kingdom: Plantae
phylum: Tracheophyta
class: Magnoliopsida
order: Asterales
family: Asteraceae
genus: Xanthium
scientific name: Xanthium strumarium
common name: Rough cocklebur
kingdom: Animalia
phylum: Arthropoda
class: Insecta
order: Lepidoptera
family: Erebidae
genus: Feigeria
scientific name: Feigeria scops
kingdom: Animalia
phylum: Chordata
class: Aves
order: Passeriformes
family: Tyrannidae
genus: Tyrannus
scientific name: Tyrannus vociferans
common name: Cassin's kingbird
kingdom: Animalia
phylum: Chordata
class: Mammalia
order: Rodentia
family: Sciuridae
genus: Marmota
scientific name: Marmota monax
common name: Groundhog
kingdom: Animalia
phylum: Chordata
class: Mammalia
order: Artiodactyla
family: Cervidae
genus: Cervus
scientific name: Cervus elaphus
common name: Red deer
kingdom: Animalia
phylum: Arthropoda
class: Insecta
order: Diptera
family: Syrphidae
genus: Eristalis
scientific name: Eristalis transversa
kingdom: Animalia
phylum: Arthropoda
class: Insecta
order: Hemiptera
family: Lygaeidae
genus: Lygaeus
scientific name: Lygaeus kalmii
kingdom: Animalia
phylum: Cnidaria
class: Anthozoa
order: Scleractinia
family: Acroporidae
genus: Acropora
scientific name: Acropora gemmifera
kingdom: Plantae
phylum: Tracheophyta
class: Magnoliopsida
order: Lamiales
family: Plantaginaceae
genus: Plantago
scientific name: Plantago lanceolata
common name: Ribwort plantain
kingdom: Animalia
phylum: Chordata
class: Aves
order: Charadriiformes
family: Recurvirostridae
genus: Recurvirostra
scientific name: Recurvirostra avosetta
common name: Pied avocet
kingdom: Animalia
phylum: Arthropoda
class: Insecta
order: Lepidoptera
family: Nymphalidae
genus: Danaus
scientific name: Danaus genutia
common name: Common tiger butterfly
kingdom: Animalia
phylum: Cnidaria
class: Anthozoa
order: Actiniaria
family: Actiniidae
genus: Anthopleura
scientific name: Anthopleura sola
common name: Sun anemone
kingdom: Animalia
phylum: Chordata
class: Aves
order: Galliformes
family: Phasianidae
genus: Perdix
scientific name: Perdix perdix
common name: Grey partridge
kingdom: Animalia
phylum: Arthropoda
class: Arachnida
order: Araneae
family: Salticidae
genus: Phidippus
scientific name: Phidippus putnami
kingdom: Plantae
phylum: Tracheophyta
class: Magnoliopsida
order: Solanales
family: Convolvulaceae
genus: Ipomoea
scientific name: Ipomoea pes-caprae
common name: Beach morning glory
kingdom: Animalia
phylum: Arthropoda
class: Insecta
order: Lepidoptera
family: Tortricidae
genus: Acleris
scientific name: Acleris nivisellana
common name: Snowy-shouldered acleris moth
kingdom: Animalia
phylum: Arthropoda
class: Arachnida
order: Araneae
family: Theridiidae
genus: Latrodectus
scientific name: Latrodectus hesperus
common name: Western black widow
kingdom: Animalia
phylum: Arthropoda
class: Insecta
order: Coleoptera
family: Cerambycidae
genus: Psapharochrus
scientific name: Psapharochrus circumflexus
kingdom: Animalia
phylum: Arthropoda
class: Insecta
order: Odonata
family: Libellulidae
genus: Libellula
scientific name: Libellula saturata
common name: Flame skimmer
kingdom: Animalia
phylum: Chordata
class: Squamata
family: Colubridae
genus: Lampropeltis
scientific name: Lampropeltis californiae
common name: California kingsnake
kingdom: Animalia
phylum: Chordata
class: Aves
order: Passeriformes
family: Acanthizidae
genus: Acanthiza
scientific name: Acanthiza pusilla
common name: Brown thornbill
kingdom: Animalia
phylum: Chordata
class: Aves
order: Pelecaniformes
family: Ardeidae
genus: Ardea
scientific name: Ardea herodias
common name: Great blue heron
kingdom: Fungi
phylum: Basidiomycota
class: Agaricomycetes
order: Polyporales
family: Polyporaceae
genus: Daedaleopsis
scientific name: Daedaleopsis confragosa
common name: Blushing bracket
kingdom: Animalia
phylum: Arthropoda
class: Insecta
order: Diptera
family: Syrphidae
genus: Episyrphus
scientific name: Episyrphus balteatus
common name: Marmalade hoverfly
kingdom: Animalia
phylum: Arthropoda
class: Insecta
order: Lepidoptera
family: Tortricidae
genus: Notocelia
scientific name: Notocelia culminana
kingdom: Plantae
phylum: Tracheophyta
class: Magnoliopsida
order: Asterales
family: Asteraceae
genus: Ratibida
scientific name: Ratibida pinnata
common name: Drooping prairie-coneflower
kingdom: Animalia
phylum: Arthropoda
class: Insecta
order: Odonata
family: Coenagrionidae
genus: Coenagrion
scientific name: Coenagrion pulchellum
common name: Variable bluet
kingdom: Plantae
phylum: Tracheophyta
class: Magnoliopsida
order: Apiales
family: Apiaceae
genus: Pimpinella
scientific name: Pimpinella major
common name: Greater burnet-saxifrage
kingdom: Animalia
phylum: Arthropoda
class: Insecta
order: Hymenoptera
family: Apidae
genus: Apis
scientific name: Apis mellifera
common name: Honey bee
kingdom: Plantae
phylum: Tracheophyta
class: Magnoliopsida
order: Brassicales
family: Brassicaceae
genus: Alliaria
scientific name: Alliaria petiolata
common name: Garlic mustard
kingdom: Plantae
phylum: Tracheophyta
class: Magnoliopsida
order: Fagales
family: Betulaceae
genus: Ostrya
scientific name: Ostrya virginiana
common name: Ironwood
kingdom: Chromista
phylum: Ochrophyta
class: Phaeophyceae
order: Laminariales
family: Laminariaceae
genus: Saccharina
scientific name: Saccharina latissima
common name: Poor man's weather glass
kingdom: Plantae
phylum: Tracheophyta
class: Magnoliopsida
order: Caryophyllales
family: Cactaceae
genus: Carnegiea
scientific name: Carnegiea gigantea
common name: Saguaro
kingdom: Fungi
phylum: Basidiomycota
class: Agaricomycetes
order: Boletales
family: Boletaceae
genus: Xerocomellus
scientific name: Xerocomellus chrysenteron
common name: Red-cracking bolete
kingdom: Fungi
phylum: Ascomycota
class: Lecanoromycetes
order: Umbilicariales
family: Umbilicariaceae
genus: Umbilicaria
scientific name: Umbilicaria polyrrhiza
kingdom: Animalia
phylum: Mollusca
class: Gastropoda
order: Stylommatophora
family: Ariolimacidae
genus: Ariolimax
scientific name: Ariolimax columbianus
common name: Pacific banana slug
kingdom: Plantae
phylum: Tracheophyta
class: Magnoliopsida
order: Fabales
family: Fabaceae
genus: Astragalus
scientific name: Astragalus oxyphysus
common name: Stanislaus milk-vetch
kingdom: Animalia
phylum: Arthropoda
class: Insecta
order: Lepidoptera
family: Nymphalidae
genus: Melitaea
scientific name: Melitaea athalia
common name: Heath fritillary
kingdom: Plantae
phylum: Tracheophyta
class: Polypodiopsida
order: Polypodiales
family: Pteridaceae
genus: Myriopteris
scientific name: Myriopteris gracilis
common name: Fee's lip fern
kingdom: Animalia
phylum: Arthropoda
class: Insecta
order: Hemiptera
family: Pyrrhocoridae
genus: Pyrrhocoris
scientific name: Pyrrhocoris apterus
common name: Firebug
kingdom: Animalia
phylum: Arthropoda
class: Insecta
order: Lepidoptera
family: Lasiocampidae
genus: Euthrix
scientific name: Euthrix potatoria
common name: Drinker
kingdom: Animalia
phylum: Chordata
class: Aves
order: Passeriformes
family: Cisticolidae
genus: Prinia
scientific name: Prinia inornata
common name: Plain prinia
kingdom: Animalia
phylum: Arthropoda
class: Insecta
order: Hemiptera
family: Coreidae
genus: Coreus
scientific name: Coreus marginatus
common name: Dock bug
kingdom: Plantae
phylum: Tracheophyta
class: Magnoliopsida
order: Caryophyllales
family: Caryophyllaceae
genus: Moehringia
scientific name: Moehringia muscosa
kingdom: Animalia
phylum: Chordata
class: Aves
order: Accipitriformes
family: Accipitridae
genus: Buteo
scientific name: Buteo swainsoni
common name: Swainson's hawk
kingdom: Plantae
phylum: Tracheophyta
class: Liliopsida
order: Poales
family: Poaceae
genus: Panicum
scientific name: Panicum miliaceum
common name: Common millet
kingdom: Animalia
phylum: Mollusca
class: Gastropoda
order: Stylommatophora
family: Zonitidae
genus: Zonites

**Что требуется**:
Перепечатайте дословно строки данных, начиная с самого начала данных и заканчивая строкой с «family: Acroporidae» включительно.

**Итоговый результат**:
kingdom: Plantae
phylum: Tracheophyta
class: Magnoliopsida
order: Asterales
family: Asteraceae
genus: Xanthium
scientific name: Xanthium strumarium
common name: Rough cocklebur
kingdom: Animalia
phylum: Arthropoda
class: Insecta
order: Lepidoptera
family: Erebidae
genus: Feigeria
scientific name: Feigeria scops
kingdom: Animalia
phylum: Chordata
class: Aves
order: Passeriformes
family: Tyrannidae
genus: Tyrannus
scientific name: Tyrannus vociferans
common name: Cassin's kingbird
kingdom: Animalia
phylum: Chordata
class: Mammalia
order: Rodentia
family: Sciuridae
genus: Marmota
scientific name: Marmota monax
common name: Groundhog
kingdom: Animalia
phylum: Chordata
class: Mammalia
order: Artiodactyla
family: Cervidae
genus: Cervus
scientific name: Cervus elaphus
common name: Red deer
kingdom: Animalia
phylum: Arthropoda
class: Insecta
order: Diptera
family: Syrphidae
genus: Eristalis
scientific name: Eristalis transversa
kingdom: Animalia
phylum: Arthropoda
class: Insecta
order: Hemiptera
family: Lygaeidae
genus: Lygaeus
scientific name: Lygaeus kalmii
kingdom: Animalia
phylum: Cnidaria
class: Anthozoa
order: Scleractinia
family: Acroporidae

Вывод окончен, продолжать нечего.